Italienische Verhältnisse

28. April 2005 • Qualität & Ethik • von

Werbewoche, Nr. 16, 2005

"Habemus papam". Jetzt, wo der neue Papst gewählt und der alte zu Grabe getragen ist, noch einen Kommentar zu diesem Thema? Ja, unbedingt – auf die Gefahr hin, mein Scherflein zu dem beizutragen, was ich eigentlich harsch kritisieren möchte.

Die Art und Weise, wie die Medien hier und anderswo über Wochen hinweg nur noch ein Thema zu kennen schienen, wie sie aus dem Leiden und Sterben eines 84-Jährigen ein Welt- und Kultereignis gemacht und Millionen Menschen in Bewegung versetzt haben – so sehr, dass noch vor der Beerdigung von Johannes Paul II. eine Internet-Suchmaschine zu dem Ergebnis kam, der Tod des Papstes habe weltweit zehnmal mehr Medienaufmerksamkeit auf sich gelenkt als die Wiederwahl des angeblich mächtigsten Mannes auf dieser unserer Erde, des amerikanischen Präsidenten Bush. Und auch so sehr, dass selbst das eher unaufgeregte Wall Street Journal Europe Johannes Paul II. das "Charisma eines Rockstars" zuschrieb – eine neuerliche Übertreibung, die Madonna und Mick Jagger vermutlich hinfortan schlaflose Nächte bereiten wird.
 
Was also hat die Journalisten – oder vielleicht doch besser entpersonalisiert – die Medien (weltweit? oder doch eher bei uns, in der westlichen Hemisphäre?) dazu veranlasst, das sonstige Tagesgeschehen unter "ferner liefen" abzuhandeln? Warum plötzlich so viel Aufmerksamkeit für etwas eigentlich Alltägliches, sonst meist Verdrängtes, für Leid, Sterben und Tod eines einzelnen?

Vorab das Eingeständnis, dass auch mich das schiere Ausmass dieses medialen Ausnahmezustands überrascht hat – es folglich auch für den geübten Beobachter nicht ganz einfach ist, plausible Erklärungen für diese exzessive Medien-Inszenierung zu finden, die in einem so starken Kontrast steht zum üblichen Umgang mit religiösen Themen in der säkularisierten Gesellschaft, in der ja meist Sekten mehr journalistische Aufmerksamkeit auf sich lenken als die grossen Religionsgemeinschaften. Angesichts leerer Kirchen zeigen ja inzwischen viele Regionalblätter noch nicht einmal mehr die Gottesdienste genauso selbstverständlich an wie das Kinoprogramm. Die Medien selbst sind für viele von uns zur Ersatz-Religionsgemeinschaft geworden – sei es, dass wir, statt am Gottesdienst teilzunehmen, als Couch Potato vor der Glotze sitzen, sei es, dass manch einer die Talkshow mit dem Beichtstuhl verwechselt und dort sein Innerstes nach aussen kehrt.
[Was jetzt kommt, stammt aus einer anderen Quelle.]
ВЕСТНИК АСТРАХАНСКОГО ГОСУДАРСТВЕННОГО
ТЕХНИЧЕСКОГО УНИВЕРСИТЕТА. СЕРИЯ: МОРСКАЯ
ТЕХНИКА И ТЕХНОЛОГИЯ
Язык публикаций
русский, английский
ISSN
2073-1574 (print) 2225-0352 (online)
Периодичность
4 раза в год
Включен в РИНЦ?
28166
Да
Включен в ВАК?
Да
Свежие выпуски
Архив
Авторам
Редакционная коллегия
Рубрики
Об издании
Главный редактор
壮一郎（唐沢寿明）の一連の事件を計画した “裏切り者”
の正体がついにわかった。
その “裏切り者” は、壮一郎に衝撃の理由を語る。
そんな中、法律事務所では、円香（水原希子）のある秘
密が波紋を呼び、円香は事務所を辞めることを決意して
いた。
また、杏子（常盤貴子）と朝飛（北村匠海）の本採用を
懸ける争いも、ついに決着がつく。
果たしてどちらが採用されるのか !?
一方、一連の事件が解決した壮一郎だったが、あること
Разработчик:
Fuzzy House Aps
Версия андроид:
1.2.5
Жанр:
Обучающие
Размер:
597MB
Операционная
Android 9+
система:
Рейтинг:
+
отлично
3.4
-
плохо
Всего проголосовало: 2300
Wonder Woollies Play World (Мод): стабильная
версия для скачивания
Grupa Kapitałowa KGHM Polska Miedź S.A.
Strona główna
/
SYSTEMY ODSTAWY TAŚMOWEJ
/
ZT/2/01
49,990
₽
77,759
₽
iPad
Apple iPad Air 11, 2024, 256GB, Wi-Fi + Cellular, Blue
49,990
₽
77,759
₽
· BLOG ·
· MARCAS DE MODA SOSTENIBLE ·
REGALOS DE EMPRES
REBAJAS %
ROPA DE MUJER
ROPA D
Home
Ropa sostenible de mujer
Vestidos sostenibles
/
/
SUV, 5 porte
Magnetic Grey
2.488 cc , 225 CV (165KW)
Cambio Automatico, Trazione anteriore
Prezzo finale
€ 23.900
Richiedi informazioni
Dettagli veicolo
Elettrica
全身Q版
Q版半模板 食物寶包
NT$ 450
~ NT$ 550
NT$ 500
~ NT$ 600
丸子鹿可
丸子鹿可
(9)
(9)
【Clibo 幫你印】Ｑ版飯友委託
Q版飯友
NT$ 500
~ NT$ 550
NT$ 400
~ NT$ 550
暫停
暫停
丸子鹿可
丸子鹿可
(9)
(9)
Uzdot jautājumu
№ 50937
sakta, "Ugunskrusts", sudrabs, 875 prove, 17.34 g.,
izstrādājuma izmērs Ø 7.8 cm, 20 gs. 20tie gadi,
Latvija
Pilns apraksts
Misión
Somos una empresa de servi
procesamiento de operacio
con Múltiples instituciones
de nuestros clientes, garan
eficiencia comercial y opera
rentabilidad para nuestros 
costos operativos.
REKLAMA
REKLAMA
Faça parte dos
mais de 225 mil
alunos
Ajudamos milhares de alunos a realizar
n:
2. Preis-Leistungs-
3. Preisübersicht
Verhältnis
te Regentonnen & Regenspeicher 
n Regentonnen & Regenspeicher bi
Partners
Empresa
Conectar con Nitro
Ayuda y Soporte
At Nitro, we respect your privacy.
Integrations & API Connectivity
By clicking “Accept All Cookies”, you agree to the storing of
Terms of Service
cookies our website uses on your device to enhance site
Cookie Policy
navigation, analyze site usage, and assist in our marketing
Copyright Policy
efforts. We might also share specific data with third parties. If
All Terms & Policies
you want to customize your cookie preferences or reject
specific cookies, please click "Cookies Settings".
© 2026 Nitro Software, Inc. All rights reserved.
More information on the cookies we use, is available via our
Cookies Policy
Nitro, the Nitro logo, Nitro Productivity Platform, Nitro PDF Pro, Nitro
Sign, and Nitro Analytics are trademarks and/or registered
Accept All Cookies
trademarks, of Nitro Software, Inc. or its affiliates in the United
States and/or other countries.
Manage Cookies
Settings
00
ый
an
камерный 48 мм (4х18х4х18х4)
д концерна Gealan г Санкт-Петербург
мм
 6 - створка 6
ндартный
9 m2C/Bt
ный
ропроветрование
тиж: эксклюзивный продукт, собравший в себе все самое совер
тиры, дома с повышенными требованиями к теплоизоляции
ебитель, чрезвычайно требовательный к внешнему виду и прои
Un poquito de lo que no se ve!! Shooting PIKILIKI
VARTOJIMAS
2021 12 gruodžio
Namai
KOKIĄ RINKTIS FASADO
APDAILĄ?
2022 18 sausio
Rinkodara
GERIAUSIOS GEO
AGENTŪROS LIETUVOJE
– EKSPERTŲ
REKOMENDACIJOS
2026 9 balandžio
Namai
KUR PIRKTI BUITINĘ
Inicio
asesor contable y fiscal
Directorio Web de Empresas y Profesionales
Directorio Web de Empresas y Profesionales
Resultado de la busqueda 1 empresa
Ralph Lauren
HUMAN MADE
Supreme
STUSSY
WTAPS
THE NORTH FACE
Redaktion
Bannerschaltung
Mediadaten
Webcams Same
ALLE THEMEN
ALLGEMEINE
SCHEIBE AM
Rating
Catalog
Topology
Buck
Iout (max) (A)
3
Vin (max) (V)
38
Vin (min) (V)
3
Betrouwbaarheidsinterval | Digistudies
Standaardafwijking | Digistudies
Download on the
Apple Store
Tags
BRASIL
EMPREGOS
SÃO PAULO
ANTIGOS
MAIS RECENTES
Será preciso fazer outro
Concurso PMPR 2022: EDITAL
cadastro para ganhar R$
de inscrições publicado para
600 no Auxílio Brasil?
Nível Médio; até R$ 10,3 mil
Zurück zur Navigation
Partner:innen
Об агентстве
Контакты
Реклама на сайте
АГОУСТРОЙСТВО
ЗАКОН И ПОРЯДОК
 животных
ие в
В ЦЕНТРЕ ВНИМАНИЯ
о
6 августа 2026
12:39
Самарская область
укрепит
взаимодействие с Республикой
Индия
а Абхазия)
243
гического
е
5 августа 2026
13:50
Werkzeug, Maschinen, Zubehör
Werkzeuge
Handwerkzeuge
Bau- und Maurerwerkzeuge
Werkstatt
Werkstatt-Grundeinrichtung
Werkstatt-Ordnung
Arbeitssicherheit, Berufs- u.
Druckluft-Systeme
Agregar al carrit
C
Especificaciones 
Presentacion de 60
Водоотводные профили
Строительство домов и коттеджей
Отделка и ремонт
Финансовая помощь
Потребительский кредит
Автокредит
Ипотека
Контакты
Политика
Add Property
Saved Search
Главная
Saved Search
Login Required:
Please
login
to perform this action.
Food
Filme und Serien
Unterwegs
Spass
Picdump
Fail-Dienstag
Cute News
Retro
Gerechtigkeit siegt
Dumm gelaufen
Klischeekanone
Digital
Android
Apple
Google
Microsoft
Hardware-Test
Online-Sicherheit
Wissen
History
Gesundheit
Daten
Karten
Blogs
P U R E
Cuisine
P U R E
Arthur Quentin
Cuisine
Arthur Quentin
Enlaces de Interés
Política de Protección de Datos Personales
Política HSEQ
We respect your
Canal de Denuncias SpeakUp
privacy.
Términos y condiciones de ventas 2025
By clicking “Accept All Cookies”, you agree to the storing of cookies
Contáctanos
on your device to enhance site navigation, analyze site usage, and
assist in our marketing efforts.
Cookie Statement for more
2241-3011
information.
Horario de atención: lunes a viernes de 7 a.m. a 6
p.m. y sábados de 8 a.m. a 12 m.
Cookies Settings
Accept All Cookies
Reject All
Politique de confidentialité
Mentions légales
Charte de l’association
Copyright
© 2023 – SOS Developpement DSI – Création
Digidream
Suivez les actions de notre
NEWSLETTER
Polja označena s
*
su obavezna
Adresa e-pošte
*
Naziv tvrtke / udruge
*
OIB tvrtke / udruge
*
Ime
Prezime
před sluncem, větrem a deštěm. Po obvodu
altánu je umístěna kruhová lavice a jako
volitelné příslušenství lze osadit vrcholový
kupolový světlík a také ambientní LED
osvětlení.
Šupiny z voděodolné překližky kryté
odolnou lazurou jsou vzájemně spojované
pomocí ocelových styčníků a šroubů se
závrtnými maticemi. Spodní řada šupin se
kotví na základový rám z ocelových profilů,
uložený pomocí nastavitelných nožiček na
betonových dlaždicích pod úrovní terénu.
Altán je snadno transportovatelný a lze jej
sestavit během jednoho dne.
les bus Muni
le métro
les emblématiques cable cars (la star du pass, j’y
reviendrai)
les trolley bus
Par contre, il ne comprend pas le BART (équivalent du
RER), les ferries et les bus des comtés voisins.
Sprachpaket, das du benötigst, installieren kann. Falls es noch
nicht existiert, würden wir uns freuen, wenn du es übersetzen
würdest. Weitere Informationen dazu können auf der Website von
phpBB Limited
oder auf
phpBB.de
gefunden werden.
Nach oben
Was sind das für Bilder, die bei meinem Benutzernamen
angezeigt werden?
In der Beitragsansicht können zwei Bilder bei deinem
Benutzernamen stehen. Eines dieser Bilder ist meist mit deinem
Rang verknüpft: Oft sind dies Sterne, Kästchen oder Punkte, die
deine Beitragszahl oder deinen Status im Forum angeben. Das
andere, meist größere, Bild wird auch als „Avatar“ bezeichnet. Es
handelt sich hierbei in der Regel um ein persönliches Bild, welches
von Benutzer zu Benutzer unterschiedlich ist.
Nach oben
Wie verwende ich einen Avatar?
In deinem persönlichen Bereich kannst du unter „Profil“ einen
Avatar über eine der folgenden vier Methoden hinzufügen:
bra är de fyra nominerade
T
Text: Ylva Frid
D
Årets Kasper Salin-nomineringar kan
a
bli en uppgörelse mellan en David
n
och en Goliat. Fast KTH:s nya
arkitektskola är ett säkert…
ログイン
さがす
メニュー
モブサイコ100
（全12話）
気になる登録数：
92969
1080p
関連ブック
Der Herdentrieb der Journalisten im global village mag als eine Erklärung herhalten – gepaart mit der Inszenierungsmacht einer zweitausendjahrealten Institution, die für das Nicht-Rationale, das Nicht-Fassbare und damit eben auch für unsere Erlösungssehnsüchte zuständig ist. Insofern provoziert auch der WeWo-Kolumnist Sacha Wigdorovits (14.4.2005) diesmal meinen Widerspruch: Mit Kategorien wie "Markenführung", mit der Charakterisierung des Papstes als "Brandmanager" ist das Kommunikations-Wunder, das wochenlang über uns hereingebrochen ist, nur sehr unzureichend erklärbar. Damit sollen die PR-Leistungen von Johannes Paul II. und seiner Kirche nicht geschmälert werden – ganz im Gegenteil.

Was wir erlebt haben, war indes keine Sternstunde eines sich globalisierenden Journalismus. Für mich war es eher ein Indiz für die "Italienisierung" der Medien – denn nirgendwo in der westlichen Welt neigen Journalisten so zur "tematizzazione" , zur Fokussierung auf jeweils ein einziges Tagesthema wie in Italien, und nirgendwo unter freiheitlich-westlichen Bedingungen scheinen sie mir so von ihren Einflüsterern in Politik und Gesellschaft abhängig und instrumentalisiert zu sein wie dort.